**Your instructions**
Carry on the compute pipeline write-up below from the point where it stops; it is the text placed ahead of the data.

Compute pipeline

Compute shader

For your compute pipeline you need only one shader in comparison to a graphics pipeline. This does mean that you have to specify more things for it to optimize certain aspects. For example compute shaders are dispatched in so called work groups which then distribute their invocations on threads from your GPU. To optimize throughput and synchronization the pipeline still expects you to define the size of your work groups in a compute shader. The application will only dispatch an amount of work groups afterwards but more about this topic later on in the part about dispatching.

shaders/shader.comp

#version 450 core

// work group size (x = 256, y = 1, z = 1)
layout(local_size_x = 256) in;

// particle structure
struct Particle {
  vec3 position;
  float mass;
  vec3 velocity;
  float lifetime;
};

// particles via shared storage buffer
layout(std430, set = 0, binding = 0) buffer particleBuffer {
    Particle particles[];
};

// relative time difference via push constants
layout( push_constant ) uniform constants{
  float deltaTime;
};

// defining points of mass at different positions in space
const int n = 4;
vec4 gravityPoints[n] = vec4[n](
  vec4(-0.8, -0.5,  0.0, 3),
  vec4(-0.4,  0.5,  0.8, 2),
  vec4( 0.8,  0.8, -0.3, 4),
  vec4( 0.5, -0.7, -0.5, 1)

**Extracted information**
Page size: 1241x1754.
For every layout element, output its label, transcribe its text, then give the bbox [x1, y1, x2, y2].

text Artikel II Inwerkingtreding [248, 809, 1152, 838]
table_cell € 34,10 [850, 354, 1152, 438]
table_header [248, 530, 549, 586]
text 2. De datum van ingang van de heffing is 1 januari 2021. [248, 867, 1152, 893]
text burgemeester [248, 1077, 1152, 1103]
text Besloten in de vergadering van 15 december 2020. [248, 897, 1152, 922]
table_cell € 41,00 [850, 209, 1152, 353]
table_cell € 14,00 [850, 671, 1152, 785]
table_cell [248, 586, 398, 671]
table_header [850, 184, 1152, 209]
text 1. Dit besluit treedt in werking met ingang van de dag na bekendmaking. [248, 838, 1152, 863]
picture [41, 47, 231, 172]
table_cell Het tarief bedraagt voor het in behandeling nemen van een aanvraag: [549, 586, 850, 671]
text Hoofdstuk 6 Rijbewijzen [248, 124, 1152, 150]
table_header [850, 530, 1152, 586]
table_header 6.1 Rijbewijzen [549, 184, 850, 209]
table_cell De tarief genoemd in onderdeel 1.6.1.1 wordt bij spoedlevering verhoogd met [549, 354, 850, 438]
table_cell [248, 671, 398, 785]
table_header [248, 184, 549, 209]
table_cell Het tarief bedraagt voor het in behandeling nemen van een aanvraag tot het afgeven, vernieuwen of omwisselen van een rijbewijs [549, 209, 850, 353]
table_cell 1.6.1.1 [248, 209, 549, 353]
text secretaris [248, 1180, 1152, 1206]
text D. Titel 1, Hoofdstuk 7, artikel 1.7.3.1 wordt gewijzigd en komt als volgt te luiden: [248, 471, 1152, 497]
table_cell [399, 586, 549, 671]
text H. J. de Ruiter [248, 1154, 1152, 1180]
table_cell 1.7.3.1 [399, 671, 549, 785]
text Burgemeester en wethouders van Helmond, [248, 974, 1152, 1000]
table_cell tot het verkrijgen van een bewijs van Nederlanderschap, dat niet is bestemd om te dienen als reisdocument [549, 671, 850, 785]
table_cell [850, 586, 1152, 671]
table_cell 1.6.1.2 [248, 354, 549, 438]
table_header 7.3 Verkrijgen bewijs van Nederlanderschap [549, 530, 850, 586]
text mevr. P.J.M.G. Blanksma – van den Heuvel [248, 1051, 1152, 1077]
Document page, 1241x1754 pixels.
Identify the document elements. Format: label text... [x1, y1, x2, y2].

**Result**
);

// gravitational constant with adjusted magnitude
const float G = 6.6743015e-3;

void main() {
  // each global invocation accesses a different index
  uint index = gl_GlobalInvocationID.x;
  
  // check bounds of particle buffer for safe access
  if (index >= particles.length()) {
    return;
  }
  
  // read required data from particle buffer
  vec3 position = particles[index].position;
  vec3 velocity = particles[index].velocity;
  
  for (uint i = 0; i < n; i++) {
    vec3 d = (gravityPoints[i].xyz - position);
    float r = length(d);
    
    if (r > 0) {
      float g = G * gravityPoints[i].w / (r * r);
      vec3 deltaVelocity = deltaTime * g * (d / r);
      
      // update the velocity of each particle
      velocity += deltaVelocity;
    }
  }
  
  // update the position of each particle
  position += deltaTime * velocity;
  
  // write changes into particle buffer
  particles[index].position = position;
  particles[index].velocity = velocity;
}

Similar as for our application code you need to define the structure for particles. Then you can use a shared storage buffer by providing layout rules (in this case std430), the descriptor sets index and its binding for this particular pipeline. Then the buffer can be used as array of your own structure like here in the code. You don't have to provide the actual amount of entries in such an array as long as the array is the last entry in your buffer block. However it's recommended to use storage buffers as seen here with the VkCV framework for convenient usage.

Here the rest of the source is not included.